Sergio Novoa, gerente general de BMI Servicios Inmobiliarios
En el mercado inmobiliario existe una verdad que rara vez se menciona: las decisiones de inversión no solo dependen de tasas de interés o demanda por vivienda. También dependen de algo mucho más difícil de medir: la confianza.
Y la confianza es extremadamente sensible a la incertidumbre global.
La reciente escalada de tensiones entre Estados Unidos e Irán vuelve a recordarnos hasta qué punto conflictos que ocurren a miles de kilómetros pueden terminar afectando decisiones de inversión en mercados tan lejanos como el chileno.
A primera vista podría parecer que un conflicto en Medio Oriente tiene poco que ver con el desarrollo inmobiliario en Chile. Pero en un mundo interconectado, los impactos se transmiten rápidamente a través de variables clave: el precio del petróleo, la volatilidad financiera y el costo del financiamiento.
Si el conflicto escala, el primer efecto suele aparecer en el mercado energético. Un aumento del precio del petróleo encarece los combustibles, el transporte y los procesos productivos. En la construcción, donde los materiales, la logística y la energía representan una parte significativa de los costos, este efecto puede trasladarse rápidamente a los presupuestos de los proyectos.
Pero el impacto más relevante probablemente no sea el costo de los materiales, sino el clima de inversión.
Los proyectos inmobiliarios, especialmente los de mayor escala, dependen de decisiones de inversión que se planifican a varios años. Cuando el escenario internacional se vuelve más incierto, los inversionistas tienden a adoptar una posición de mayor cautela. No necesariamente cancelan proyectos, pero sí postergan decisiones o revisan sus evaluaciones de riesgo.
En Chile, esto podría sentirse especialmente en proyectos vinculados a inversión extranjera o a grandes desarrollos comerciales, como edificios de oficinas, centros comerciales o proyectos mixtos. Estos desarrollos suelen depender más de capital internacional y, por lo tanto, son más sensibles a la volatilidad global.
Dicho de otra manera: cuando el mundo se vuelve incierto, el capital se vuelve más prudente.
Eso no significa que el mercado inmobiliario chileno enfrente un impacto estructural. La demanda por vivienda, el crecimiento urbano y las necesidades habitacionales siguen siendo factores fundamentales que sostienen la actividad del sector.
Sin embargo, sí implica que el mercado debe prepararse para convivir con episodios de volatilidad que ya no son excepcionales, sino cada vez más frecuentes.

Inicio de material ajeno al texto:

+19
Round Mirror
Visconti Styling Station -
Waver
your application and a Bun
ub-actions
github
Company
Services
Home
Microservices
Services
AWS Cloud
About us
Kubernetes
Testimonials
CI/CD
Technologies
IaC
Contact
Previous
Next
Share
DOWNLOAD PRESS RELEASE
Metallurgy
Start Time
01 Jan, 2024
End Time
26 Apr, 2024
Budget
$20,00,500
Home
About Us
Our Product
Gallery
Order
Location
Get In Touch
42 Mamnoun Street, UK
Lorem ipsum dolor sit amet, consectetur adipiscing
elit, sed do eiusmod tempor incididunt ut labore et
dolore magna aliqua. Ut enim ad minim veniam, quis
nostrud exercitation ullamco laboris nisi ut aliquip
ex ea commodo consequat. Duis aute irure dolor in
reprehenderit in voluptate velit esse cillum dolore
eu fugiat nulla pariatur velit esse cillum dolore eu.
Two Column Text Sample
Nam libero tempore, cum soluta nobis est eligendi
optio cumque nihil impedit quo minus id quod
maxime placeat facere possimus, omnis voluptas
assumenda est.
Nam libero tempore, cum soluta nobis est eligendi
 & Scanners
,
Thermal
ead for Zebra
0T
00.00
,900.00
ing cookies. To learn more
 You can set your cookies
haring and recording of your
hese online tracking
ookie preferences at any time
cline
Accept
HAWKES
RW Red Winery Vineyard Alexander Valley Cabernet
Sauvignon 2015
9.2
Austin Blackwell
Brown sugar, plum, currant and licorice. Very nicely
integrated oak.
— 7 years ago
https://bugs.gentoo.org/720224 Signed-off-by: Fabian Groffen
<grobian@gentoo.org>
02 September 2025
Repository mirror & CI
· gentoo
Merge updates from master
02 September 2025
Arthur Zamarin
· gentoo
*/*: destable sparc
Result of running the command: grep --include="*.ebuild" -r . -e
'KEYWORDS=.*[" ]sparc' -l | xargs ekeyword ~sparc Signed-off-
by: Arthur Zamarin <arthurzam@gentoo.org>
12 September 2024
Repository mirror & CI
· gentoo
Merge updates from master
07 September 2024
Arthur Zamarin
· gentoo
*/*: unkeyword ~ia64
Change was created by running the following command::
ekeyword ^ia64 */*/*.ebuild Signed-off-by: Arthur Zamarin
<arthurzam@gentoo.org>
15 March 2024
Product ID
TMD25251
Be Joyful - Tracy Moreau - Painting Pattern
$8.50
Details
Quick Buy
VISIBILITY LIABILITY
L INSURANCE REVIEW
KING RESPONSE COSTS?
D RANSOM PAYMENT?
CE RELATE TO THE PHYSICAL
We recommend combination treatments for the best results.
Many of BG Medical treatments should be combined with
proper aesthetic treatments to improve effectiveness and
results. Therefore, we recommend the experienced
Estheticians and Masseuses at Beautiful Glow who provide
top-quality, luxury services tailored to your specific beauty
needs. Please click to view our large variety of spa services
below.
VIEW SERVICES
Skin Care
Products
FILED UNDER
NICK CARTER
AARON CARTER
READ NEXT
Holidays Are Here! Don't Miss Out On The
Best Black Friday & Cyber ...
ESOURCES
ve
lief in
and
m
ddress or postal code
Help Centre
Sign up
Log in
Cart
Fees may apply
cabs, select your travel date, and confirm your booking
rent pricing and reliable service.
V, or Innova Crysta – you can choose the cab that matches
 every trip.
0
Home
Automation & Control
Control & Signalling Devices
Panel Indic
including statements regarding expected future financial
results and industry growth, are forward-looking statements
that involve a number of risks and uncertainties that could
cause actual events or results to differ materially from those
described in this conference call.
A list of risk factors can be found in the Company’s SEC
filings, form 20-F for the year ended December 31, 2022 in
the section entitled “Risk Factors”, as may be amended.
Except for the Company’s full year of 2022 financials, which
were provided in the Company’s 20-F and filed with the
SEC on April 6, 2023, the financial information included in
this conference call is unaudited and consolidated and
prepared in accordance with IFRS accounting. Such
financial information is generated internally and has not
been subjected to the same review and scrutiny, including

La globalización ha traído enormes oportunidades para economías abiertas como la chilena, pero también ha aumentado nuestra exposición a eventos que ocurren lejos de nuestras fronteras.
Por eso, más que reaccionar con alarma frente a cada tensión geopolítica, el desafío del sector inmobiliario es mantener una mirada estratégica. Entender que los ciclos de incertidumbre internacional son parte del entorno actual y que la clave está en gestionar el riesgo sin perder de vista las oportunidades de largo plazo.
Porque al final, en mercados como el inmobiliario, las decisiones no se toman solo en función del presente, sino de la confianza en el futuro.